Government should heed public concerns about freshwater
 
The Government should listen when Kiwis say freshwater quality is the single most important environmental issue facing New Zealand, the Green Party said today.
 
Freshwater was the most important issue that respondents identified in Lincoln University's 2013 survey of perceptions of the state of the environment, as it was in the 2008 and 2010 surveys. 
 
The formerly biennial, now triennial survey tests New Zealanders' perceptions of all the main natural resource areas (e.g. air, water, marine, biodiversity). The 2013 survey has 2,200 respondents and is the seventh such survey since it began in 2000. It was released on Friday.
 
“New Zealanders continue to be worried about our rivers and lakes, wanting them better managed with less farm run-off. The Government needs to listen and overhaul its proposed weak bottom lines for water quality so that rivers are fit for swimming, not just wading and boating as National proposes,” said Green Party water spokesperson Eugenie Sage.

**SOURCE EXCERPT**

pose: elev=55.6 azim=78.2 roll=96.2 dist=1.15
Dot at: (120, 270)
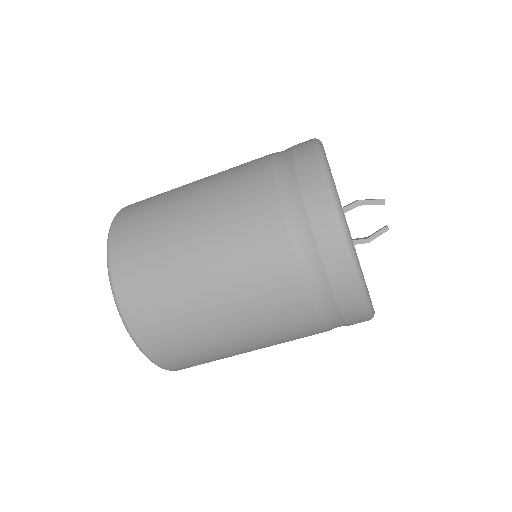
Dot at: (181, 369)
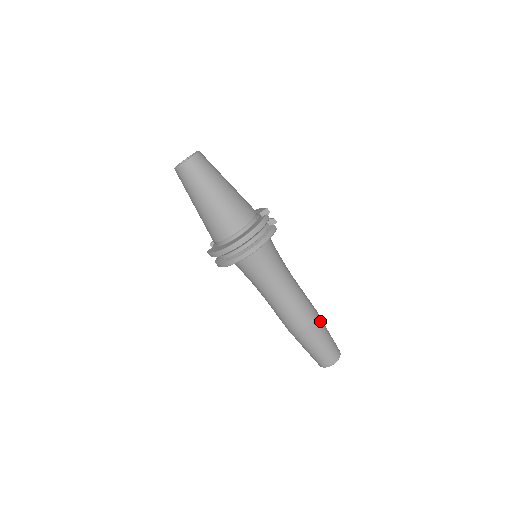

**SHORT PROBLEM 1**
In the freshwater press release, how many people responded to the 2013 survey?
**SHORT PROBLEM 2**
Write out the passage of the freshwater press release from "Freshwater was the" up to and including "released on Friday.".

**RESPONSE 1**
2,200

**RESPONSE 2**
Freshwater was the most important issue that respondents identified in Lincoln University's 2013 survey of perceptions of the state of the environment, as it was in the 2008 and 2010 surveys. 
 
The formerly biennial, now triennial survey tests New Zealanders' perceptions of all the main natural resource areas (e.g. air, water, marine, biodiversity). The 2013 survey has 2,200 respondents and is the seventh such survey since it began in 2000. It was released on Friday.